● About this exercise
Look for the word "lines" in the data below, and copy every line that holds it.
%%
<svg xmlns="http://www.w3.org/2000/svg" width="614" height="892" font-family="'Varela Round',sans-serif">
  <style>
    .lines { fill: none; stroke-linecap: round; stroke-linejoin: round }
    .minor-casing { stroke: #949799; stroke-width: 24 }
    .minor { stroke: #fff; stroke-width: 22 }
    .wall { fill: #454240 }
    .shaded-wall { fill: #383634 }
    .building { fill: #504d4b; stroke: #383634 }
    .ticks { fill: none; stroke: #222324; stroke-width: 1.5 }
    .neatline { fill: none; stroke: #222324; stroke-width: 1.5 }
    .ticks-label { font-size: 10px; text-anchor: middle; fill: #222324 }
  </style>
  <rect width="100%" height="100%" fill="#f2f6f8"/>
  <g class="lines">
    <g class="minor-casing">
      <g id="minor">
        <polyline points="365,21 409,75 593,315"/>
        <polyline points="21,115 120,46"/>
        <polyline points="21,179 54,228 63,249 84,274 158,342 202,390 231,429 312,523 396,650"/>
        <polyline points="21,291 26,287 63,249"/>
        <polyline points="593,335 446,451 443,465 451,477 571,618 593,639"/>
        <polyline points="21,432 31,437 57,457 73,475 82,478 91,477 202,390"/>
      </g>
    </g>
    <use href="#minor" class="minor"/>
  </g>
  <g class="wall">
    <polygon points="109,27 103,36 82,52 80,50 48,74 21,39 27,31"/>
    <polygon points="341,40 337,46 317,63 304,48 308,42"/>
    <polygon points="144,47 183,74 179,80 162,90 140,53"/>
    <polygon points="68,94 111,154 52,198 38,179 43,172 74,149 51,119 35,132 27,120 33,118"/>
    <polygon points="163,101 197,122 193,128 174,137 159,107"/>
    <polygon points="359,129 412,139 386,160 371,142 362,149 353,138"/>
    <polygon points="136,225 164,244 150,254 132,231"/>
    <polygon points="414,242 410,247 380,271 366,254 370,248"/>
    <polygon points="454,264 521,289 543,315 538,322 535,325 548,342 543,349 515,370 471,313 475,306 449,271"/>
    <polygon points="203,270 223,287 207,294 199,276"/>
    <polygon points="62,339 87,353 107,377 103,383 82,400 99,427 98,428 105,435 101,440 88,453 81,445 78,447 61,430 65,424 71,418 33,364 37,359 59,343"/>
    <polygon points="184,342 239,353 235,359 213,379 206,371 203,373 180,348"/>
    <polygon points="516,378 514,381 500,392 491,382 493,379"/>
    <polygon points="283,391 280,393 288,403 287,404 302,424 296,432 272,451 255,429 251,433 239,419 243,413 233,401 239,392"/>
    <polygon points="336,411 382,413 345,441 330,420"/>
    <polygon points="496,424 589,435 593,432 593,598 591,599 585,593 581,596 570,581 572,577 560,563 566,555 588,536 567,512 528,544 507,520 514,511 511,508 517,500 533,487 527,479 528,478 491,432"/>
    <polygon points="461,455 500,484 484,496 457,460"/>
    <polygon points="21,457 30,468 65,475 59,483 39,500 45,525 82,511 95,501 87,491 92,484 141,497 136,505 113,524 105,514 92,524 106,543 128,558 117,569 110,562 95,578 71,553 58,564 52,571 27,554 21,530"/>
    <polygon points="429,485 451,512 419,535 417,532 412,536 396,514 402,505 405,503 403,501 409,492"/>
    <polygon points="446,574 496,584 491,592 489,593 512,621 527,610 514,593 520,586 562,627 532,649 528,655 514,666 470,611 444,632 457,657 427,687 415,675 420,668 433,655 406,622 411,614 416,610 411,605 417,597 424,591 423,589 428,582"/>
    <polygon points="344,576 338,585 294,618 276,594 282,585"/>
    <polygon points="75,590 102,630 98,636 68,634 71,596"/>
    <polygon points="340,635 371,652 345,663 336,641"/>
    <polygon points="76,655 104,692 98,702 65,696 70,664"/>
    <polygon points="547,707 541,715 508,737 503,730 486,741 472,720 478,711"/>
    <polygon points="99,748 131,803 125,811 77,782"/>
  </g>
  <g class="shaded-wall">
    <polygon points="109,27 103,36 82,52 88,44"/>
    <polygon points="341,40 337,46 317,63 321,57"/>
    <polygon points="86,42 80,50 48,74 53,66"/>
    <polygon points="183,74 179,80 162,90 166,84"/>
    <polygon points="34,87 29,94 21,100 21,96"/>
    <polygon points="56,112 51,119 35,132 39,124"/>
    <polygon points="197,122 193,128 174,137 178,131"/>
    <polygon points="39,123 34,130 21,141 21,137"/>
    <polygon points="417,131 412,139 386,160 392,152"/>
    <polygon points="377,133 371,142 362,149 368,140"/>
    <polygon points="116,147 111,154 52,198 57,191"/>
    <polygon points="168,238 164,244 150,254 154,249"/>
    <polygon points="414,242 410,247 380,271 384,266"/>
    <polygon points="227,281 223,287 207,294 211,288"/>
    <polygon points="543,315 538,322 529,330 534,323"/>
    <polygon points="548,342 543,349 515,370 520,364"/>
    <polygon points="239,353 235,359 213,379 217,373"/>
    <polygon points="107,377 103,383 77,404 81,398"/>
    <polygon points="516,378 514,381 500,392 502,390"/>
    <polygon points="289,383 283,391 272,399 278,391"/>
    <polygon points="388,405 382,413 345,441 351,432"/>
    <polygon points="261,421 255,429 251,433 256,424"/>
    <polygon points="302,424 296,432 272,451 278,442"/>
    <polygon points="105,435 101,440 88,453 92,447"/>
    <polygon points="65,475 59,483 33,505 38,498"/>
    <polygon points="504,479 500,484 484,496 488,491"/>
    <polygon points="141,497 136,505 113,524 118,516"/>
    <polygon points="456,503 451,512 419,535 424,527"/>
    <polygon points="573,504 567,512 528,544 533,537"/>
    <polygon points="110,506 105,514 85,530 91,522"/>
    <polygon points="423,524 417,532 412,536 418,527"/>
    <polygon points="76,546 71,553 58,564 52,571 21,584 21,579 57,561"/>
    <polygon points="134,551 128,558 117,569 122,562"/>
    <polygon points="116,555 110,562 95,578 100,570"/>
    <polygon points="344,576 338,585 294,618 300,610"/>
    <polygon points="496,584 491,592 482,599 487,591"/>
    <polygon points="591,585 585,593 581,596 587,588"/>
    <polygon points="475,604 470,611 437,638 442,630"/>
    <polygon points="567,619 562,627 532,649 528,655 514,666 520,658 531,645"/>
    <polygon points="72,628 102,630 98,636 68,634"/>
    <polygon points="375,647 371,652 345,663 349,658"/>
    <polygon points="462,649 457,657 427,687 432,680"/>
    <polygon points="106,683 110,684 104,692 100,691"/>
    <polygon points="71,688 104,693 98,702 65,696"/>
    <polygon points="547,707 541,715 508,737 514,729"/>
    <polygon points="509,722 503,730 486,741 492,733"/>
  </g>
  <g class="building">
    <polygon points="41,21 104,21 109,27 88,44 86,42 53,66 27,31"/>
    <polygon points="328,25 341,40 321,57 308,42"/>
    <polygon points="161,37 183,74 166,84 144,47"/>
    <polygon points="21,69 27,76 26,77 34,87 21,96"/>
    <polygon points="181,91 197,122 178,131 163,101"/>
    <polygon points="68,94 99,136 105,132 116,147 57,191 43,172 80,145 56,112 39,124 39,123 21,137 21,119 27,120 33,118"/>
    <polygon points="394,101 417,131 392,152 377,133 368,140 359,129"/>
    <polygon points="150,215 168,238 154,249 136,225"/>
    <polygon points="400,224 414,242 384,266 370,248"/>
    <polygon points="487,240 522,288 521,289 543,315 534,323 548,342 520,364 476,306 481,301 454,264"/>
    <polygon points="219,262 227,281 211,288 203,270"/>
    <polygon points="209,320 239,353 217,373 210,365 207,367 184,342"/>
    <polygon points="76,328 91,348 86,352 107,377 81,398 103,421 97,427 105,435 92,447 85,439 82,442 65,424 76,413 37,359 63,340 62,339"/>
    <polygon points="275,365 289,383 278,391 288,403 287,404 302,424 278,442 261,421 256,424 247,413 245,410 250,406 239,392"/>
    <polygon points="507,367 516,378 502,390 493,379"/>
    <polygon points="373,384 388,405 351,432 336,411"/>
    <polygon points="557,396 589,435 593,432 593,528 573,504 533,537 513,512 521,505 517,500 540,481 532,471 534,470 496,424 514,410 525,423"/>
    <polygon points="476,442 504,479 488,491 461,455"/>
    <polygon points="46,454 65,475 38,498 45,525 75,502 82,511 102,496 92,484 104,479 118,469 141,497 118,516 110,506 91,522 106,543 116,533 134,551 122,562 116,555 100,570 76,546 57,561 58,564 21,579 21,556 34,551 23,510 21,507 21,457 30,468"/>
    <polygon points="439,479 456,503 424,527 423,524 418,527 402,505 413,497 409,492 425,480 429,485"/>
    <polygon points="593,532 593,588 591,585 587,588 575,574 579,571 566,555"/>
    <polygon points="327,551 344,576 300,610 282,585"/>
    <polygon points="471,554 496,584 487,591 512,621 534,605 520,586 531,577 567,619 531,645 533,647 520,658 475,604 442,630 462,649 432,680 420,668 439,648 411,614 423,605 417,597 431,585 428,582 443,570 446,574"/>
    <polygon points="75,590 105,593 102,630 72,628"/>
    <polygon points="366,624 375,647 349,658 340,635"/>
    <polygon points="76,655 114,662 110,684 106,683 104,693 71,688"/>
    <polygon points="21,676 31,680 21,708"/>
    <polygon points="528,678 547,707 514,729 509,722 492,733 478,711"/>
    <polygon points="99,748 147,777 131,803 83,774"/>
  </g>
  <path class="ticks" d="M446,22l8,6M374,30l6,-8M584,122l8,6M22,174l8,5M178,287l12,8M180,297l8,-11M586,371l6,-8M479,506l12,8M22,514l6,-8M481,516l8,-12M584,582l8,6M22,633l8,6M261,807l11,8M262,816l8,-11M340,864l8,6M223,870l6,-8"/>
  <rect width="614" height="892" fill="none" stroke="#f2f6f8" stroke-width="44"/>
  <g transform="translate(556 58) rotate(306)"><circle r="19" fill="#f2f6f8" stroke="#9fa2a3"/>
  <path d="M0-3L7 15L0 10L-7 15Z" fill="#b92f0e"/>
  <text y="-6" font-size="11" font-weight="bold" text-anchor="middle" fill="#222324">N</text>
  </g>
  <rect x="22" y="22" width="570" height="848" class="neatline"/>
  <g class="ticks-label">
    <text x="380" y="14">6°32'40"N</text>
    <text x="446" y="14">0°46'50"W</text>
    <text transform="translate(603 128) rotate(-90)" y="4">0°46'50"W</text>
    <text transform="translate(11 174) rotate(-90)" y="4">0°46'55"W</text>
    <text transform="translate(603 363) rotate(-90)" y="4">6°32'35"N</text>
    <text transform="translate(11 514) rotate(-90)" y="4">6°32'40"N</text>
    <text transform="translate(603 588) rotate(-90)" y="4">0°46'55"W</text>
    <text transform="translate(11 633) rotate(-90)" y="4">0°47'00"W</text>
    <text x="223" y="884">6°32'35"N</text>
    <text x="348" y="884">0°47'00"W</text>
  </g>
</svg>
%%
● Exercise answer
    .lines { fill: none; stroke-linecap: round; stroke-linejoin: round }
  <g class="lines">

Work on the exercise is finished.